Financial struggles undermine battle to nurture talent

Clubs in the Munster Junior League like Kanturk face a constant battle to balance the books.

Running a rugby club in the Munster Junior League is a constant battle

“You do it because you love it, but you’re easily looking at 20 hours a week, between organising buses for matches, training, the next fundraiser-my wife thinks I’m married to the club at this stage.”

As the PRO of St Senan’s RFC in Shannon, Robbie Hoban’s summation as to why he and many others around Munster give so much of their time and effort to the thankless task of running a junior rugby club encapsulates all that is good in grassroots sport.

The efforts of committee members, parents and volunteers garner no material reward or notoriety, but their altruism ensures clubs provide an invaluable outlet to their communities, and that rugby continues to flourish.

With the success of the provinces, along with Joe Schmidt seemingly turning around the fortunes of the national side, rugby in Ireland has never been stronger but after scratching below the surface, a harsh truth reveals there is a plethora of clubs in a perennial struggle to keep their heads above water.

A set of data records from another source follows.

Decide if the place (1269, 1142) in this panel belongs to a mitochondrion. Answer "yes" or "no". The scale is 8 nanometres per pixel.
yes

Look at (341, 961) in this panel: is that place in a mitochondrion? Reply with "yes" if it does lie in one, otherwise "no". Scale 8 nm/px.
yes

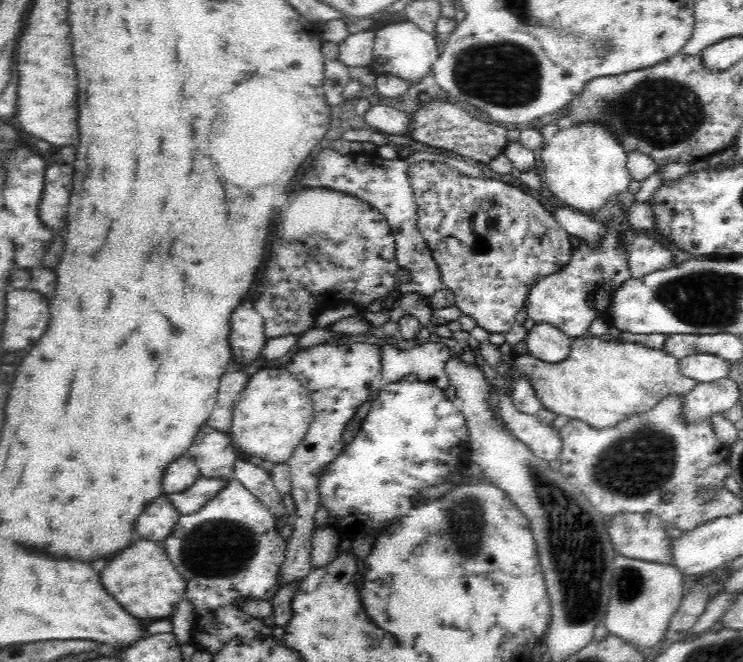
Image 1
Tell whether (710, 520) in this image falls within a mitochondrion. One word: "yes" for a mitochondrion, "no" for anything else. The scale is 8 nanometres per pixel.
no

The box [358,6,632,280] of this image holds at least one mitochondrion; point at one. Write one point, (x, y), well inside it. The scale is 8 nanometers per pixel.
(504, 73)

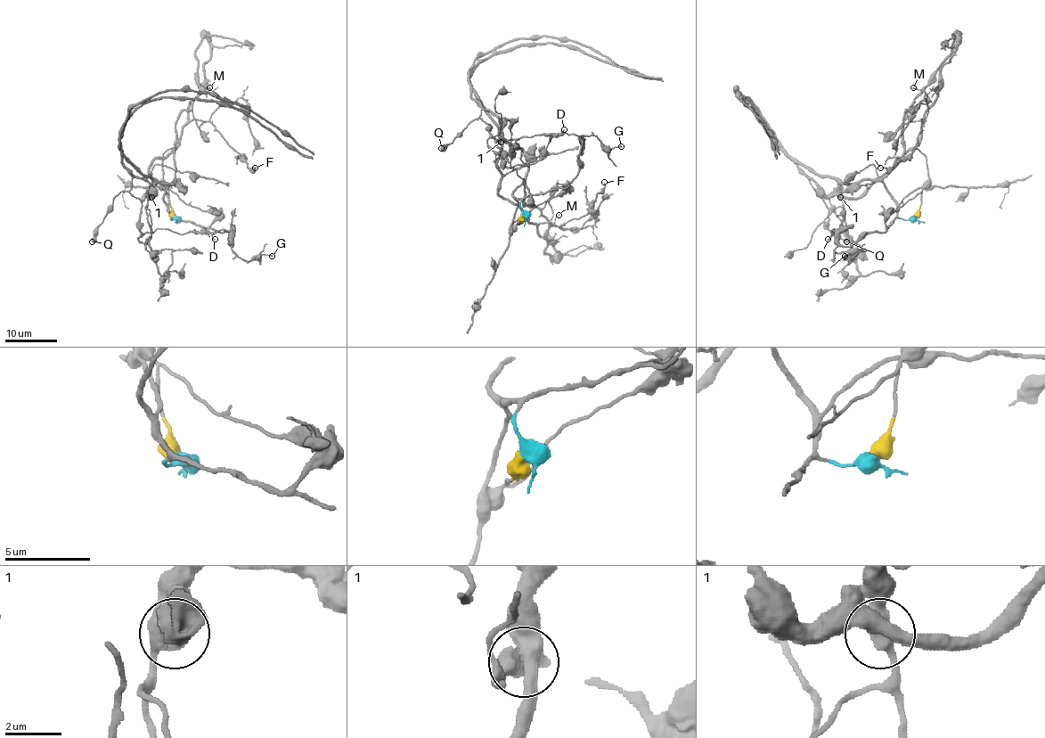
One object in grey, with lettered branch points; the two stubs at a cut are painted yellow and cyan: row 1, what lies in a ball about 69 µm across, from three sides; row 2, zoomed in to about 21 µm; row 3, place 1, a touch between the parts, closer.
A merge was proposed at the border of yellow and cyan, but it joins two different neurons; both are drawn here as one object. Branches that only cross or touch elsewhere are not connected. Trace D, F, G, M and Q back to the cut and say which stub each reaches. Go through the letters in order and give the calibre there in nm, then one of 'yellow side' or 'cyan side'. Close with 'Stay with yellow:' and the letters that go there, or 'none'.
D: 140 nm thick; yellow side
F: 160 nm thick; yellow side
G: 130 nm thick; cyan side
M: 130 nm thick; cyan side
Q: 600 nm thick; yellow side
Stay with yellow: D, F, Q

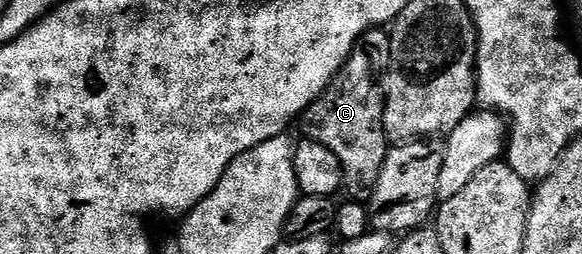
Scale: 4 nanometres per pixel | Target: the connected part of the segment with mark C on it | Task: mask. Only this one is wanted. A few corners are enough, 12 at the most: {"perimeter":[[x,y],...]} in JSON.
{"perimeter":[[369,31],[300,117],[336,153],[354,201],[374,196],[388,140],[390,37]]}

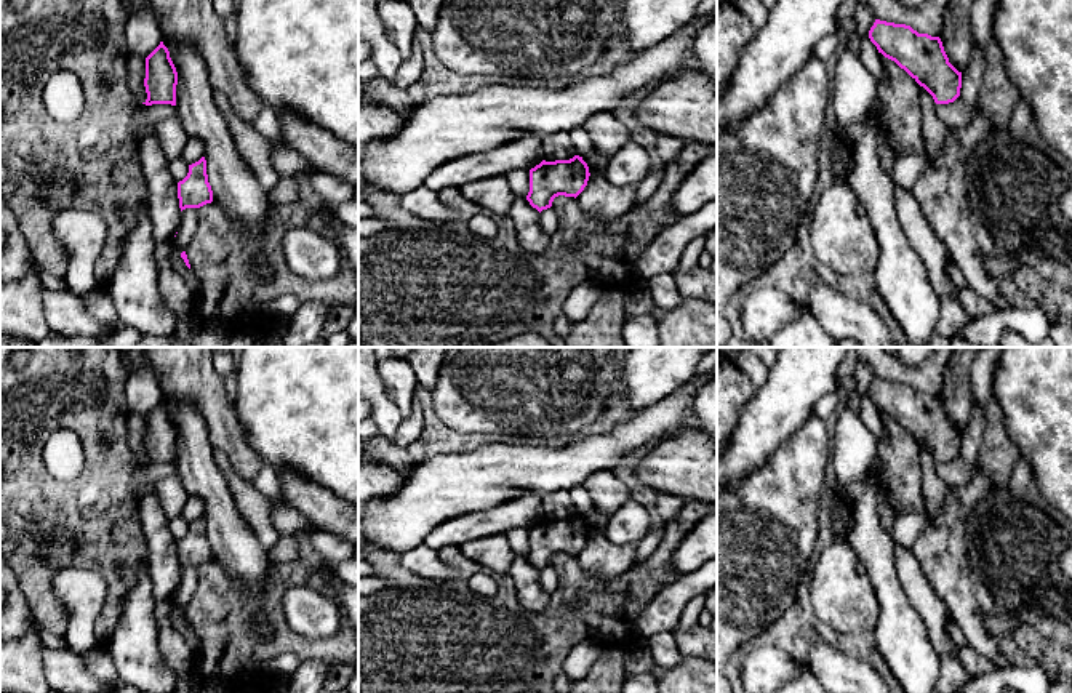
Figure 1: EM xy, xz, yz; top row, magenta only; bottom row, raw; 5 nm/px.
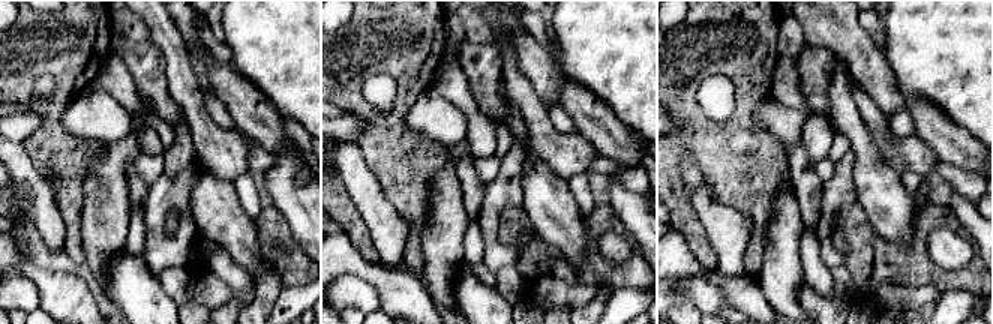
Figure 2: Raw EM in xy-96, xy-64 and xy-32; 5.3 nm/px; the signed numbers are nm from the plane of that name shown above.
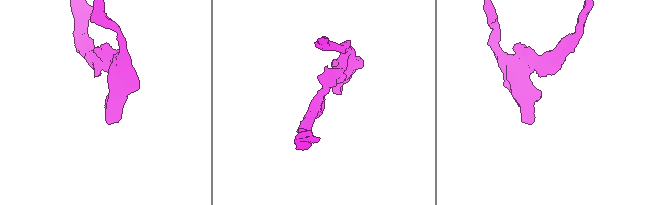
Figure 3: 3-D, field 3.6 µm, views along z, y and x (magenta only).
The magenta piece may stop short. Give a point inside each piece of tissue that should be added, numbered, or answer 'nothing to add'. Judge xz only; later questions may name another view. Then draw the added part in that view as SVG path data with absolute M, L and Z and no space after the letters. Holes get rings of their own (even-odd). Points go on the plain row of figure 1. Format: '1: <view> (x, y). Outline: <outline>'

In these straitened times, financial parity is now the greatest concern for those charged with safeguarding the future of junior clubs.

Shane O’Sullivan, in his first year as the secretary of Tralee RFC in Kerry, has found his role is almost solely dedicated to finding money.

“The biggest pitfall is that you’re trying to run a club on what I would describe as a fairly limited budget, so you’re kind of constrained to things you can do by the finances of the club.

“Your bills are coming in the whole time and you’re trying to keep the club above the level, and you’re always trying to come up with ideas for fundraisers and to increase revenue and cut back expenditure,” he said.

Sources of revenue from sponsorship have not been forthcoming in recent years and clubs have had to increase and vary fundraising initiatives to keep their heads above water. But, according to Oliver Clery of Waterford City RFC, there is only so much people can spare.

“I’m involved also in Daffodil Day and everyone has seen a drop in their revenue because people don’t have it. Those who would have given you €10, now give you five, so there’s been a massive reduction in subscriptions from the public.”

Clery points to travel expenses, particularly in light of distance many clubs have to travel for away games. Subsequently, Waterford City, like many others, have had to cut back on hiring coaches.

“We travel to West Clare or Killarney, and from Waterford, that distance is a substantial cost, as it is for the kids, going to the likes of Thurles and Clonmel. This year our first team have decided to travel in their own cars to reduce costs, but we still give the players that drive an agreed expense.”

Robbie Hoban says St Senan’s adopted a similar approach in a bid to limit their outgoings while bearing in mind long drives are hardly ideal preparation for players.

Kanturk RFC chairman Michael Breen agrees travel expenses are significant, but also contends that, for the underage sides in particular, journeys to and from matches are an integral part of building relationships.

“At underage level that would be a huge financial cost for us, so lately we’ve been charging two or three euro for the bus, depending on far we have to travel.

“But I think the bus is very important for the youngsters, because it is part of their day and it is part of building friendships. We’re a rural club, so a lot of them wouldn’t be meeting from one end of the week to the next, so at least they can travel together and have a bit of fun.”

Shane O’Sullivan reckons junior clubs in certain areas are hesitant to try and push for senior status because progressing to the national level is not financially viable.

“In places like Waterford and Kerry there will always be junior clubs, and some of them do have aspirations to go AIL, but transportation costs alone, particularly for a club like Tralee, when you’re going to the north and Dublin on almost a weekly occurrence, it might be too much.”

There is also insurance to consider, with clubs paying €2,000 annually per senior team to the IRFU scheme arranged by AON, which largely negates the grants they receive from the union.

Despite the monetary hardships, the numbers now lining out for junior clubs are at an unprecedented level, even for those situated in communities where rugby is a minority sport.

At Tralee and Thurles, where the GAA and, to a lesser extent, soccer, are the dominant codes, up to 300 children turn out every Saturday for training and matches.

As the AIL continues to enjoy a period of resurgence, Sean Ryan-Lanigan from Thurles RFC, feels the onus is on the IRFU to ensure junior clubs are not forgotten and that their role in developing talent is recognised.

“It’s hard enough to get the powers that be to recognise that [role of junior clubs], they seem to put a lot more emphasis on the schools or senior clubs for players. The junior clubs are important as feeders to the senior clubs.”

Shane O’Sullivan concurs: “I don’t think the IRFU, to a certain degree, have the same opinion of junior clubs as they do of senior clubs. They’re forgetting about junior clubs, which in a lot of cases are feeder clubs for senior clubs.

“You’ve seen the likes of JJ Hanrahan and Danny Barnes go on from Castleisland and Tralee to Munster, but to a certain degree those clubs are being ignored.”